##### INPUT #####

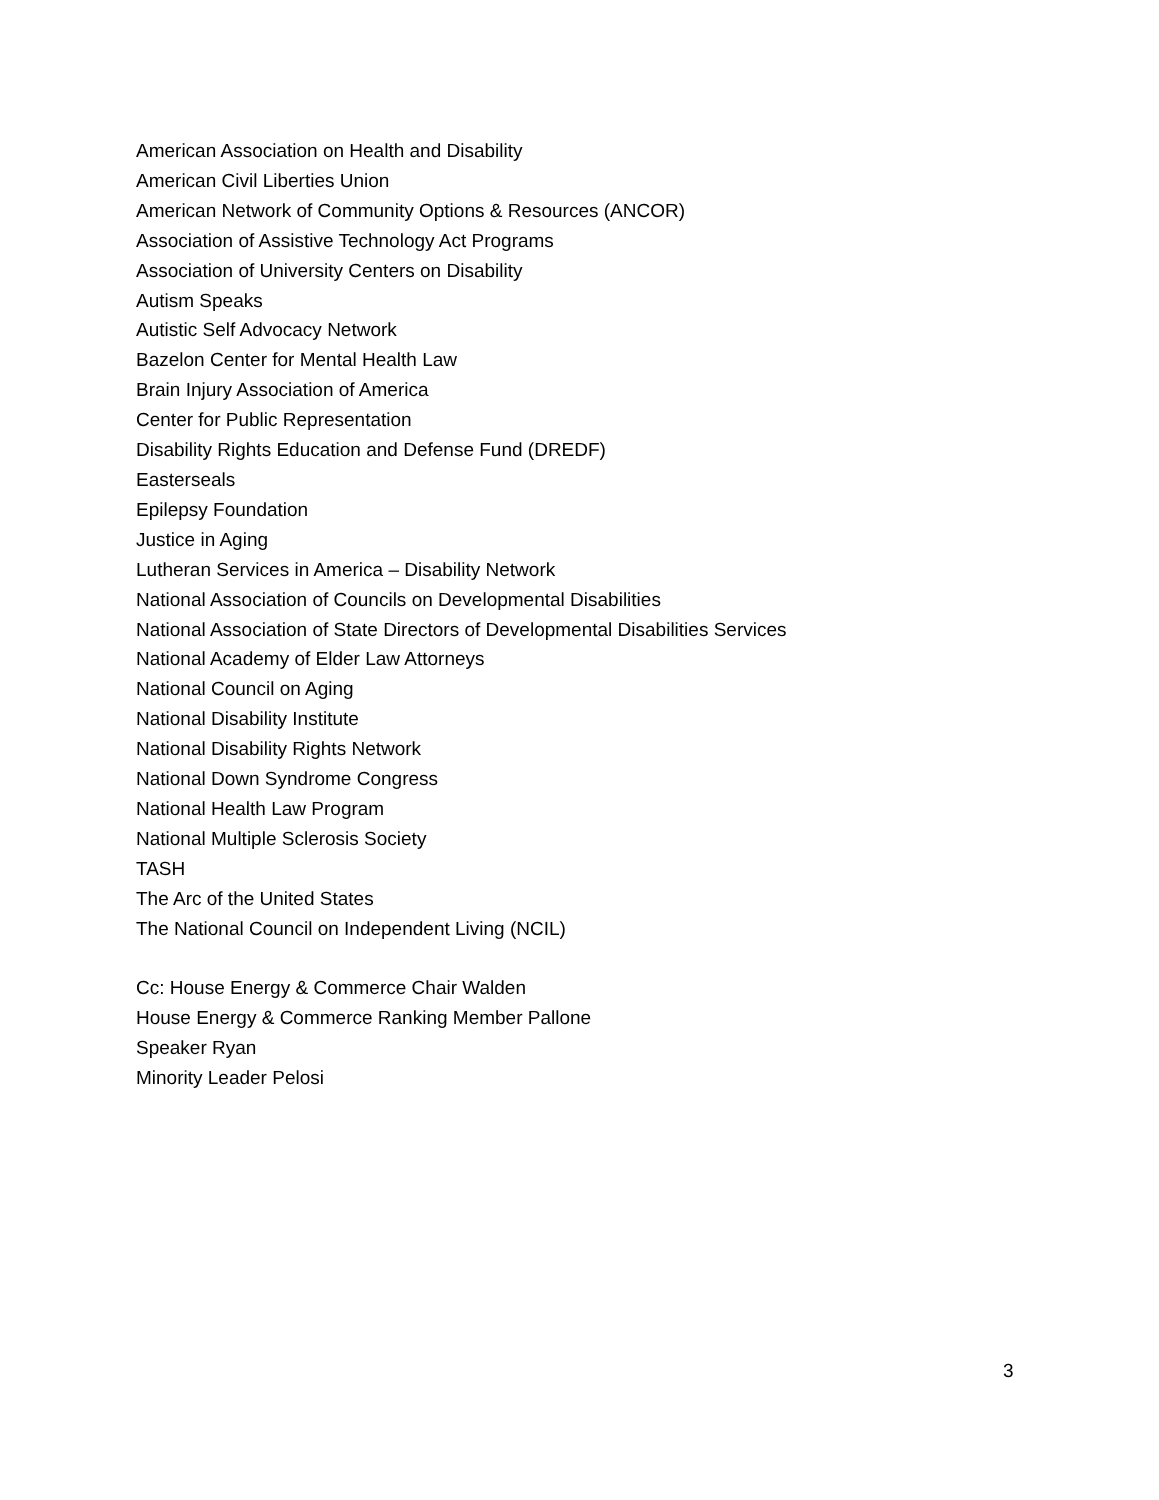American Association on Health and Disability
American Civil Liberties Union
American Network of Community Options & Resources (ANCOR)
Association of Assistive Technology Act Programs
Association of University Centers on Disability
Autism Speaks
Autistic Self Advocacy Network
Bazelon Center for Mental Health Law
Brain Injury Association of America
Center for Public Representation
Disability Rights Education and Defense Fund (DREDF)
Easterseals
Epilepsy Foundation
Justice in Aging
Lutheran Services in America – Disability Network
National Association of Councils on Developmental Disabilities
National Association of State Directors of Developmental Disabilities Services
National Academy of Elder Law Attorneys
National Council on Aging
National Disability Institute
National Disability Rights Network
National Down Syndrome Congress
National Health Law Program
National Multiple Sclerosis Society
TASH
The Arc of the United States
The National Council on Independent Living (NCIL)
Cc: House Energy & Commerce Chair Walden
House Energy & Commerce Ranking Member Pallone
Speaker Ryan
Minority Leader Pelosi
3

#####

## WHAT YOU ARE ASKED TO DO
Copy nothing but the lines from the start of the entries through the line with "National Association of Councils". Write them out exactly, without pictures.

## ANSWER BELOW
American Association on Health and Disability
American Civil Liberties Union
American Network of Community Options & Resources (ANCOR)
Association of Assistive Technology Act Programs
Association of University Centers on Disability
Autism Speaks
Autistic Self Advocacy Network
Bazelon Center for Mental Health Law
Brain Injury Association of America
Center for Public Representation
Disability Rights Education and Defense Fund (DREDF)
Easterseals
Epilepsy Foundation
Justice in Aging
Lutheran Services in America – Disability Network
National Association of Councils on Developmental Disabilities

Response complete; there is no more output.